I worry that your copious writings on this site will discourage contributions from those who have constructed their causal model of mental and social reality more carefully.

In my book, until I see very strong evidence to the contrary, every mental-health practitioner and self-help practitioner is with high probability deluded except those that constantly remind themselves of how little they know.

Given the vigorous dissent from you and others, I don't think "discouraging contributions" is a likely problem! However, I personally would like to see discussion of specific claims of fact and (as much as possible) empirical evidence. A simple assertion of a probability estimate doesn't help me understand your points of disagreement.

Comment by Sideways on Dissenting Views · 2009-05-27T16:36:56.052Z · LW · GW

Vladimir, the problem has nothing to do with strength--some of these students did very well in other classes. Nor is it about effort--some students had already given up and weren't bothering, others were trying futilely for hours a night. Even closing the initial inferential gap that caused them to fall behind (see my reply to Daniel_Burfoot above) didn't solve the problem.

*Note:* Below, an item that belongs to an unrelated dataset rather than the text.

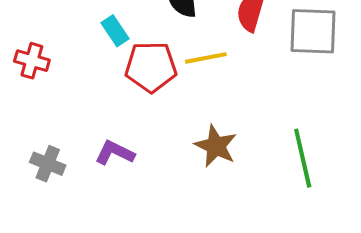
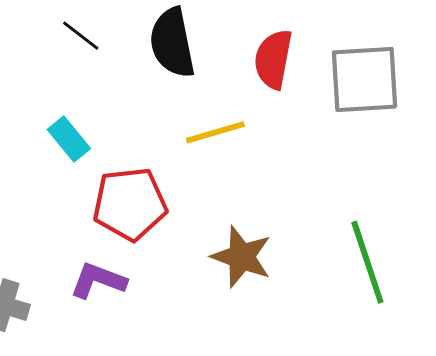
cyan rectangle: (115, 31) -> (69, 139), moved
red pentagon: (151, 67) -> (130, 204), moved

The problem was simply that they believed "math" was impossible for them. The best way to get rid of that belief--maybe the only effective way--was to give them the experience of succeeding at math. A pep talk or verbal explanation of their problems wouldn't suffice.

If your definition of "the dark arts" is so general that it includes giving an easy homework assignment, especially when it's the best solution to a problem, I think you've diluted the term beyond usefulness.

Comment by Sideways on Dissenting Views · 2009-05-27T16:17:18.317Z · LW · GW

Unlike most other subjects, math is cumulative: students are taught one technique, they practice it for a while, and then they're taught a second technique that builds on the previous. So there are two skills required:

The discipline to study and practice a technique until you understand it and can apply it easily. The ability to close the inferential gap between one technique and the next.

The second is the source of trouble. I can (and have) sat in on a single day's instruction of a language class and learned something about that language. But if a student misses just one jump in math class, the rest of the year will be incomprehensible. No wonder people become convinced they're "terrible at math" after an experience like that!

Comment by Sideways on Dissenting Views · 2009-05-27T09:44:27.700Z · LW · GW

For a while I tutored middle school students in algebra. Very frequently, I heard things like this from my students:

"I'm terrible at math."

"I hate math class."

"I'm just dumb."

That attitude had to go. All of my students successfully learned algebra; not one of them learned algebra before she came to believe herself good at math. One strategy I used to convince them otherwise was giving out easy homework assignments--very small inferential gaps, no "trick questions".

Now, the "I'm terrible at math" attitude was, in some sense, correct. You could look at their grades and their standardized test scores and see that they were in the lowest quartile of their class. But when my students started seeing A's on their homework papers--when they started to believe that maybe they were good at math, after all--the difference in their confidence and effort was night and day. It was the false belief that enabled them to "take the first steps."

Comment by Sideways on Dissenting Views · 2009-05-27T04:39:48.493Z · LW · GW

Agreed--most of the arguments in good faith that I've seen or participated in were caused by misunderstandings or confusion over definitions.

I would add that once you know the jargon that describes something precisely, it's difficult to go back to using less precise but more understandable language. This is why scientists who can communicate their ideas in non-technical terms are so rare and valuable.